We are about to be in that neverending nightmare, too. Violence will increase against all marginalized peoples. No longer is this a fight for women’s rights or trans rights. In fact, our greatest mistake was ever thinking these fights were separate. The struggles of all those marginalized and targeted by Conservatives and Christo-Fascism are united. They will not stop until trans and queer people are dead or conforming, they will not stop until women are dead or conforming, they will not stop until Black people are dead or conforming, they will not stop.

So it’s time for us to begin. It’s time for us to embrace the intersectional approach they know will defeat them, that they try everything to dissuade. If we continue to fight this fight separately, we will not survive. 

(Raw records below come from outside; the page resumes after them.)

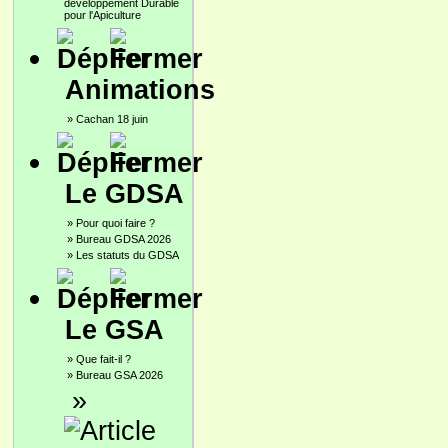
développement Durable
pour l'Apiculture
Animations
»
Cachan 18 juin
Le GDSA
»
Pour quoi faire ?
»
Bureau GDSA 2026
»
Les statuts du GDSA
Le GSA
»
Que fait-il ?
»
Bureau GSA 2026
»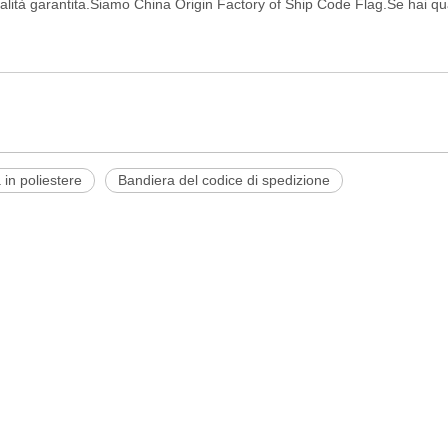
 qualità garantita.Siamo China Origin Factory of Ship Code Flag.Se hai
 in poliestere
Bandiera del codice di spedizione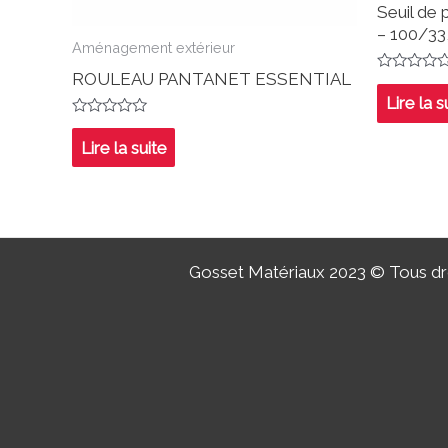
Seuil de
– 100/33
Aménagement extérieur
ROULEAU PANTANET ESSENTIAL
Note
0
Lire la s
sur
5
Note
0
Lire la suite
sur
5
Gosset Matériaux 2023 © Tous dro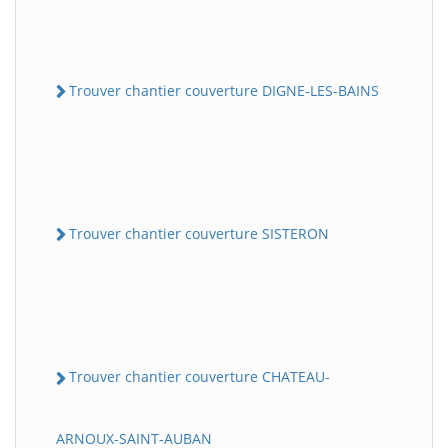
Trouver chantier couverture DIGNE-LES-BAINS
Trouver chantier couverture SISTERON
Trouver chantier couverture CHATEAU-
ARNOUX-SAINT-AUBAN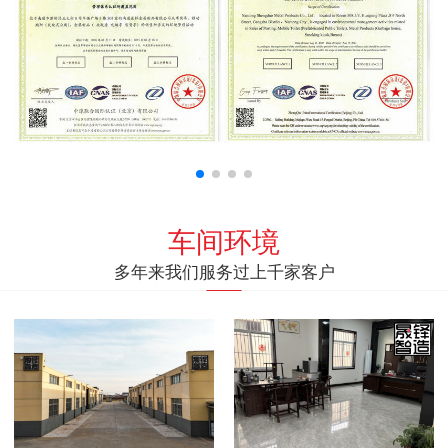
车间环境
多年来我们服务过上千家客户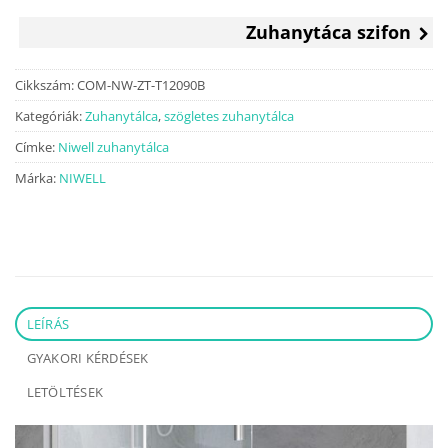
109
83
200 Ft.
990 Ft.
Zuhanytáca szifon
Cikkszám:
COM-NW-ZT-T12090B
Kategóriák:
Zuhanytálca
,
szögletes zuhanytálca
Címke:
Niwell zuhanytálca
Márka:
NIWELL
LEÍRÁS
GYAKORI KÉRDÉSEK
LETÖLTÉSEK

NC Triangle DSA has several ways to get involved with the intersectional fight facing us. The Socialist Feminist Working Group is making headway on shutting down a local Crisis Pregnancy Center, aka Anti-Abortion Center, via pickets and escalations. The Queer and Trans Solidarity Working Group is focusing on building mutual aid support networks for Queer folk in the Triangle to rely on whether the federal or state governments are blue or red or fallen. These, and several other Working Groups, fall under our chapter’s Priority Campaign, a resolution voted on by our chapter to increase our focus on bodily autonomy issues. 

We must unite. We must realize that many of us here are both oppressed and oppressor, and to unlearn the systems of supremacy that make us perpetuate harm into our communities. We must learn how to protect ourselves, to heal ourselves, to create the skills that help us cultivate safety. 


The time for awareness is over. The time for action is now.

About the Author:

Rose L (they/them), also known by their drag persona ROSENRIOT, is a member of NCTDSA, activist, and queer performer living and working in Central NC. They’ve lived in the South for over half their life, and can be found working on sewing and craft projects in places you wouldn’t expect sewing or crafting to occur.